▶ Extrait choisi:
┌────────

M. le ministre des finances (M.
d’Huart). -
Messieurs, en vérité, je ne comprends pas comment M. Demonceau, qui s’est posé
le défenseur de l’industrie drapière, vienne présenter à la chambre une
proposition qui est complétement hostile à cette industrie. En effet, le député
de Verviers veut protéger avant tout, dit-il, l’industrie drapière, et en même
temps il propose d’empêcher l’entrée en Belgique d’une matière première
nécessaire à cette industrie ; mais dans son système il devrait plutôt proposer
une diminution sur le droit qui frappe l’entrée des fils de laine, car agir
comme il le fait en ce moment, c’est vouloir entraver la fabrication des
casimirs à côtes, dont il vient de parler comme d’un nouveau tissu dont il faut
cependant assurer la vente à nos industriels. C’est en vérité comme si l’on
demandait de frapper l’importation de la laine d’un droit élevé pour en
faciliter l’achat à nos drapiers.
Ainsi, messieurs,
la proposition de M. Demonceau va en sens inverse du but qu’il veut atteindre.
Il en sera probablement de même de toutes ces propositions improvisées dont
nous serons saisis incidemment.
Les questions de
douanes qui au premier abord paraissent faciles, parce que, presque toujours,
on ne les considère que sous une seule face, sont cependant très ardues ;
chaque article du tarif embrasse une foule d’intérêts différents et opposés.
C’est ainsi que la proposition de M. Demonceau aurait pour effet, si elle était
admise, de protéger le filage indigène de la laine au détriment du fabricant de
draps ; tout à l’heure c’était le filage qui était aux prises avec le tordage.
L’augmentation de
droit que l’honorable M. Dumortier voudrait introduire d’une autre manière
aurait nécessairement le même résultat que celle de M. Demonceau.
M. Pirmez. - Messieurs, c’est une dérision d’appeler
amendements toutes les nouvelles propositions que l’on fait ; ce ne sont pas
des amendements, ce sont de nouvelles lois. Nous procédons maintenant au second
vote. Il est bien vrai que l’on est convenu que l’on pourrait proposer des
amendements. Mais cette tolérance ne va pas jusqu’à permettre de présenter à
propos de l’article « fils » tel qu’il a été adopté lors du premier
vote, un amendement concernant les fils de laine ; car il n’y a pas d’analogie entre
ces deux fabricats. Il ne tiendrait donc qu’à moi de proposer un amendement
relativement aux fils de fer et autres, car c’est aussi du fil.

└────────

▶ Consigne 1: D'après l'extrait choisi, de quelle ville M. Demonceau est-il le député ?

▶ Lignes répertoriées:
┌────────

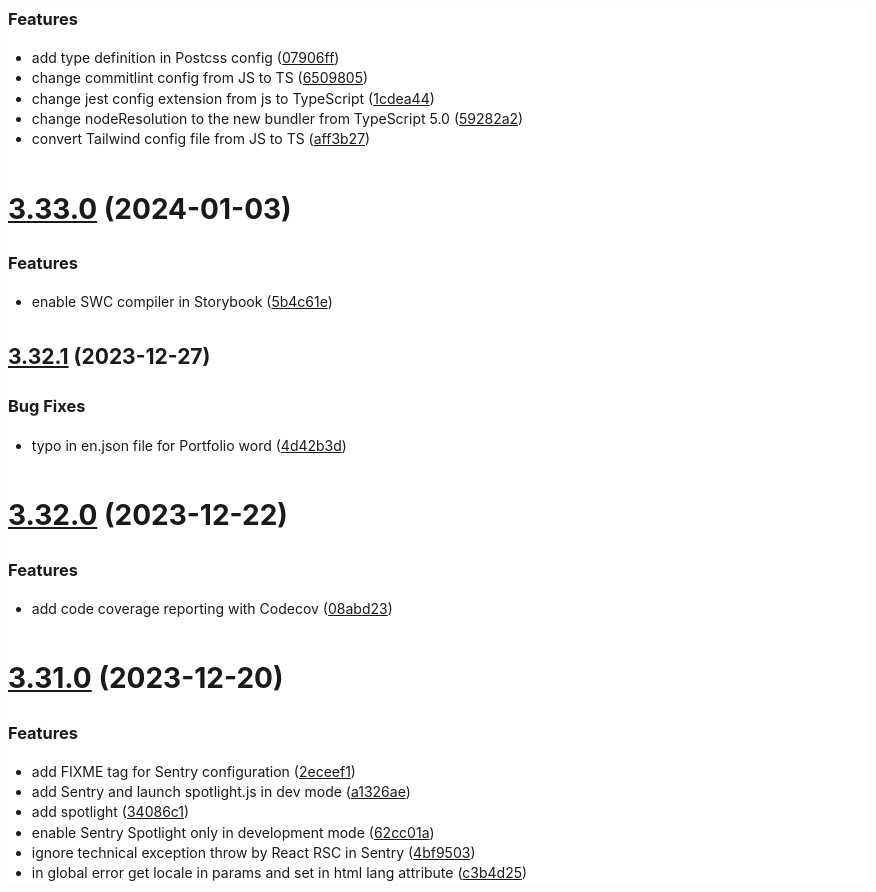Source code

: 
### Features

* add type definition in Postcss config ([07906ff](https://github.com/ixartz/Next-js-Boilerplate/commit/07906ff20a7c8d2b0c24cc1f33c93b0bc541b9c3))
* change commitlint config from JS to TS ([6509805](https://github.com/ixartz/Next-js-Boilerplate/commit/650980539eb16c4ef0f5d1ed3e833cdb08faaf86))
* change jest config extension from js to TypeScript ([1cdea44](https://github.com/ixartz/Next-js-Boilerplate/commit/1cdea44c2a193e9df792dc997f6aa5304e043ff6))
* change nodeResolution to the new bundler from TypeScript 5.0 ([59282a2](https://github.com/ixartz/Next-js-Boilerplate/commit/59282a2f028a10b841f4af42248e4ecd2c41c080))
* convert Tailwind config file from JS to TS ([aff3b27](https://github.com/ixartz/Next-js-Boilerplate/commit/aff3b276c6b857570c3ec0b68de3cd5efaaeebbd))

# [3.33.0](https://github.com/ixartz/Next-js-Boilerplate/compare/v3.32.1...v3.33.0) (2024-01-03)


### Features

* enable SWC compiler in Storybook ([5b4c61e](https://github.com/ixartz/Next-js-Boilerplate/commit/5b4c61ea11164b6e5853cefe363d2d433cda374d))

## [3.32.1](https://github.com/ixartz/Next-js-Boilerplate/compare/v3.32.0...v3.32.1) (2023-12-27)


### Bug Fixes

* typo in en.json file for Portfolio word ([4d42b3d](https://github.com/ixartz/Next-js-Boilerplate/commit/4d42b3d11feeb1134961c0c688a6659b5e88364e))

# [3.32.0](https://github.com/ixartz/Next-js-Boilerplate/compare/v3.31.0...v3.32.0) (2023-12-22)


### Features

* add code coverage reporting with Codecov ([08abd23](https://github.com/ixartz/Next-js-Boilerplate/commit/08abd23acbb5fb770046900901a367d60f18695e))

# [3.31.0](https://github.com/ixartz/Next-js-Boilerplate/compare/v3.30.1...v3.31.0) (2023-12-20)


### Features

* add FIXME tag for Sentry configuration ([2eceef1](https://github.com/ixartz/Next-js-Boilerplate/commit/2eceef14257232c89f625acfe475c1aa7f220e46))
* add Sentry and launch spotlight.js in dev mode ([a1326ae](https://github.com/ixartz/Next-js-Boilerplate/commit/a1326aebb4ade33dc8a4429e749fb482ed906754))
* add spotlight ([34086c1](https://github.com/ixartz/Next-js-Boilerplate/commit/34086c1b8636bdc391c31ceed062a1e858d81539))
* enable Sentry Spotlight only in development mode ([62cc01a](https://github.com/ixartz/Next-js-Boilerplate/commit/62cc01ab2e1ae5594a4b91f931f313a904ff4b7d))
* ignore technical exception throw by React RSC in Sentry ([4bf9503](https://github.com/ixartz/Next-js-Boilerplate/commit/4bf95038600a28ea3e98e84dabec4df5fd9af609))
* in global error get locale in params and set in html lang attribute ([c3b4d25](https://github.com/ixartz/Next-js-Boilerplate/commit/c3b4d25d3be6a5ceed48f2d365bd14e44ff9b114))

└────────
┌────────

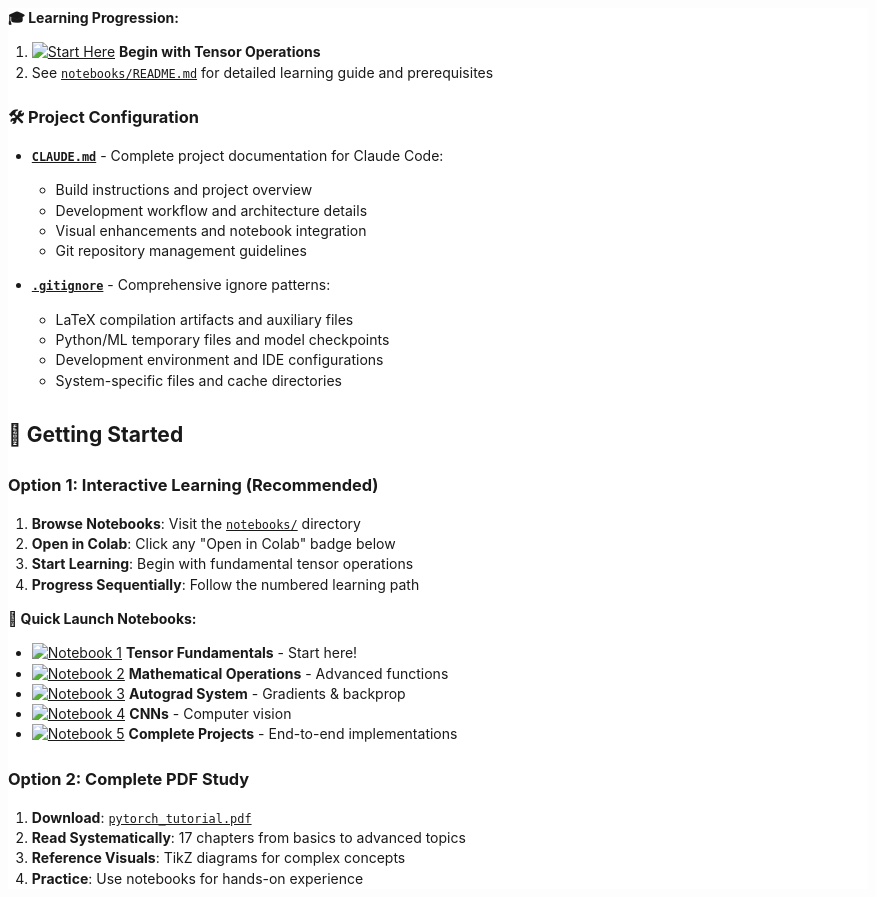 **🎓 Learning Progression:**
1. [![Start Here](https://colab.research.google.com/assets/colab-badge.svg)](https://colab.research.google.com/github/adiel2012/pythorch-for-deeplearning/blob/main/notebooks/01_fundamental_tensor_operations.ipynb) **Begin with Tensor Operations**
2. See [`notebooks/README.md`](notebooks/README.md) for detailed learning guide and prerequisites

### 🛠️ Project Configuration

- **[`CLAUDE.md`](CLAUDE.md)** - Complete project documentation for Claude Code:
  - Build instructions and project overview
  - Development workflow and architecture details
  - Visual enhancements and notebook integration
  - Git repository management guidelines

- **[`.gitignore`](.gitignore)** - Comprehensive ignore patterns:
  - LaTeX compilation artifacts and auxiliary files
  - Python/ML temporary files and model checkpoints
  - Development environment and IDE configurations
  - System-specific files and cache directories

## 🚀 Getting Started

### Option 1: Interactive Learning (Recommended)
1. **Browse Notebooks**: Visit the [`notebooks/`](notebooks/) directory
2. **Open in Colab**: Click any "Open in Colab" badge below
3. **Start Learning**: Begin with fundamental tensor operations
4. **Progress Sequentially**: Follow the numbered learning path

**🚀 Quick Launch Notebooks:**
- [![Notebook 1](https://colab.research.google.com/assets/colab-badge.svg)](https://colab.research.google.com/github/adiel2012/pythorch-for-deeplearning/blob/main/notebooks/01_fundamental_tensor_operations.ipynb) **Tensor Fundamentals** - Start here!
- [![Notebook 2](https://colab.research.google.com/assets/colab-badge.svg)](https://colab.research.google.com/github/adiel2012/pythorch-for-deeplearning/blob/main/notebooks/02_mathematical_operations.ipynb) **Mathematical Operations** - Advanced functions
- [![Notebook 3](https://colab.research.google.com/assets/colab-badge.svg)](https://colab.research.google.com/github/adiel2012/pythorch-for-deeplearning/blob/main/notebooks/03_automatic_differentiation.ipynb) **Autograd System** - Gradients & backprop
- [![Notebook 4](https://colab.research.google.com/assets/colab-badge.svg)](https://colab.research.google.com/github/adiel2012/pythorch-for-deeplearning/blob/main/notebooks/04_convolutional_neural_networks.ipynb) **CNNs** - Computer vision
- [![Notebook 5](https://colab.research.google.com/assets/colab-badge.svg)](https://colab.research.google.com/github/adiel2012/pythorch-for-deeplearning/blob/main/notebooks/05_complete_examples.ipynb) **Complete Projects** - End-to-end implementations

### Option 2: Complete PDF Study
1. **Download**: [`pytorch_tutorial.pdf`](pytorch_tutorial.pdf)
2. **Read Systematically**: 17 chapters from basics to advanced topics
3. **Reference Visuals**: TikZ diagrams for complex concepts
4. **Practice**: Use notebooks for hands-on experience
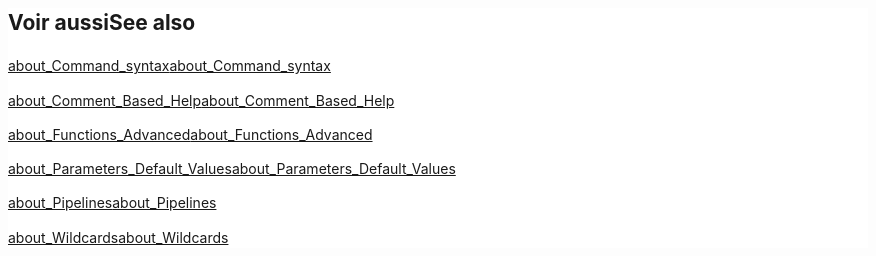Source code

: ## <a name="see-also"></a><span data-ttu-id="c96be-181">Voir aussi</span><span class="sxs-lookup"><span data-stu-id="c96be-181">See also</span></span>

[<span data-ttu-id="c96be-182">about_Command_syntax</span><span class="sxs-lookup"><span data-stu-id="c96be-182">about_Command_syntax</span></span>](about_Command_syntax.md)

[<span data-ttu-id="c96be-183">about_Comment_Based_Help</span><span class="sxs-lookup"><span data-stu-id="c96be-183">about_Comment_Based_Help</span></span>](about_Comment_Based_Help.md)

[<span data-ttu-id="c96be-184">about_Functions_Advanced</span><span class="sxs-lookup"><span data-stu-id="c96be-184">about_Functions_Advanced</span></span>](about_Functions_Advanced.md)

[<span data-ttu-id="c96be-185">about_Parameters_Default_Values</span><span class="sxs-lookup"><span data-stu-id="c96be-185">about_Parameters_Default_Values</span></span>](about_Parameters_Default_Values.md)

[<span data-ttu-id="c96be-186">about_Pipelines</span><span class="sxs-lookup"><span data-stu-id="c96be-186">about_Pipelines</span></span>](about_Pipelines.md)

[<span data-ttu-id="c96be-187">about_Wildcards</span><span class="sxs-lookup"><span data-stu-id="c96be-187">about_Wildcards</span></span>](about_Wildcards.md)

└────────
┌────────

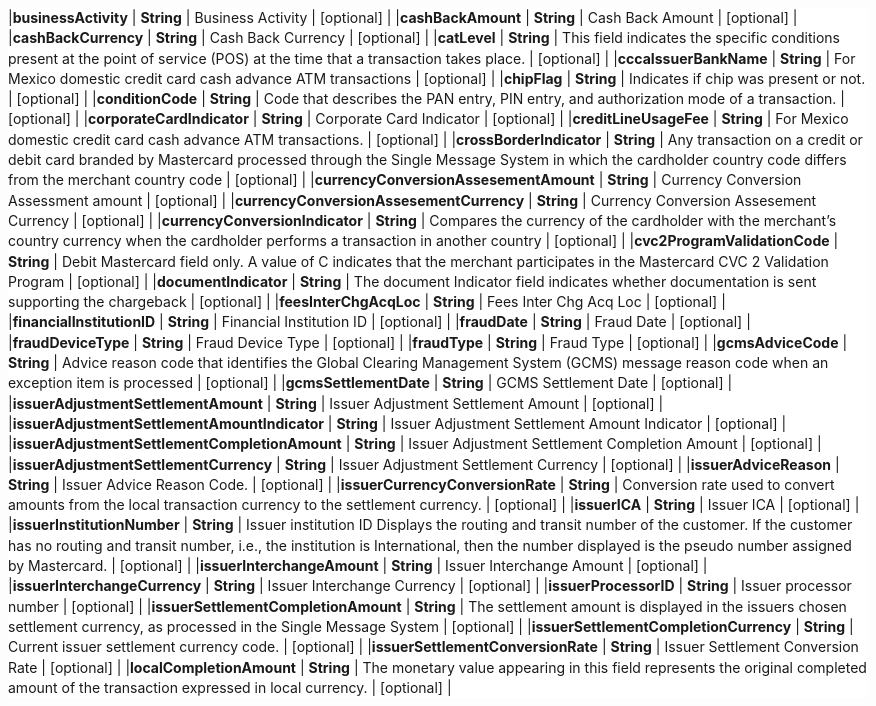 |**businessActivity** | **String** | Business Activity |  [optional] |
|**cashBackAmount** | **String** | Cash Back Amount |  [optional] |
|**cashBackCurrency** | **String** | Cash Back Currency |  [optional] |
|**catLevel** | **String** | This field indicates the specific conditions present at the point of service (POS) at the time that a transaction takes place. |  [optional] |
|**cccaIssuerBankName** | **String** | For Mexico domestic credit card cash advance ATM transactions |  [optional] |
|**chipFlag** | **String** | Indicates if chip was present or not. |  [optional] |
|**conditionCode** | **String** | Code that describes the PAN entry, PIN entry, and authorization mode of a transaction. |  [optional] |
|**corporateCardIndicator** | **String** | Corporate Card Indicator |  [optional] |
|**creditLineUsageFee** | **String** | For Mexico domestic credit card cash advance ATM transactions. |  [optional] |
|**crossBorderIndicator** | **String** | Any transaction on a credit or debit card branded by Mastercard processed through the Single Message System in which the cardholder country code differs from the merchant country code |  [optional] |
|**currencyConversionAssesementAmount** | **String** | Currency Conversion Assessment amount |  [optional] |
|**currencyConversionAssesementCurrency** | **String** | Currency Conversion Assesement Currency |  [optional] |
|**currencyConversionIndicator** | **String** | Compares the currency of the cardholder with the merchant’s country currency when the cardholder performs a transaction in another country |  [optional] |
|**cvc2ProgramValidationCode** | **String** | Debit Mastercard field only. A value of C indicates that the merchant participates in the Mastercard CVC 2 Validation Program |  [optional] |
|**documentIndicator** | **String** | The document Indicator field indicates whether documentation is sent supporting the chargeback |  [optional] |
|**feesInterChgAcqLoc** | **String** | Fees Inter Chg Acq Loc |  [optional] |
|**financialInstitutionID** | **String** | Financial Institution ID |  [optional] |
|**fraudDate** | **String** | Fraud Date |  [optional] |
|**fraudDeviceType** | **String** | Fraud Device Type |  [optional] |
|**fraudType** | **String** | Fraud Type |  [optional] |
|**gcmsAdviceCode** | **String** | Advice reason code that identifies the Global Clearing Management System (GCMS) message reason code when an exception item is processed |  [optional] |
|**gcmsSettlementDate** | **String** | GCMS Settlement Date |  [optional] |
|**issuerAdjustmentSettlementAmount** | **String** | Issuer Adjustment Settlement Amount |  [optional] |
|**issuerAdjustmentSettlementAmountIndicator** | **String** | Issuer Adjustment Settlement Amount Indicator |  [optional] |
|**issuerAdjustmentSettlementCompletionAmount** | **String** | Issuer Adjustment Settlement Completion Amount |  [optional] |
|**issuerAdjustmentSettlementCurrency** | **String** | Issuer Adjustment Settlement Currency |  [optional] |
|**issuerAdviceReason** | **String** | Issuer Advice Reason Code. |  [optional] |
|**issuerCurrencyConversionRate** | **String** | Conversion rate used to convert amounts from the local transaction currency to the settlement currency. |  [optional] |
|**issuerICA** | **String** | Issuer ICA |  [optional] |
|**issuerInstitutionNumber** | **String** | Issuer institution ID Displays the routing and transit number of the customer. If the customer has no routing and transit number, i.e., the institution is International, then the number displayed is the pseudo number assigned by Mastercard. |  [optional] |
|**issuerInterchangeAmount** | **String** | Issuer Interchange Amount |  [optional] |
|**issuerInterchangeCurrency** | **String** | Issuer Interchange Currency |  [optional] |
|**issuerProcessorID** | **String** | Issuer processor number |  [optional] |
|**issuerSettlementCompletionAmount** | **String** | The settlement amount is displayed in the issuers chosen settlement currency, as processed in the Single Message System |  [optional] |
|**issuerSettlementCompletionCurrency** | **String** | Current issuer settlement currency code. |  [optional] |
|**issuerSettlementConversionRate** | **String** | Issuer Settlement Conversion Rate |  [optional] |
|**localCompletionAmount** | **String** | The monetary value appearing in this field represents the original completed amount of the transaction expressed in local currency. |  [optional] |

└────────

▶ Consigne 2: Parmi les lignes répertoriées, recopiez fidèlement celles qui vont de la ligne contenant « - Complete project » jusqu'à la ligne contenant « - Git repository management guidelines », cette dernière comprise.

▶ Résultat obtenu 1: De Verviers.

▶ Résultat obtenu 2:
- **[`CLAUDE.md`](CLAUDE.md)** - Complete project documentation for Claude Code:
  - Build instructions and project overview
  - Development workflow and architecture details
  - Visual enhancements and notebook integration
  - Git repository management guidelines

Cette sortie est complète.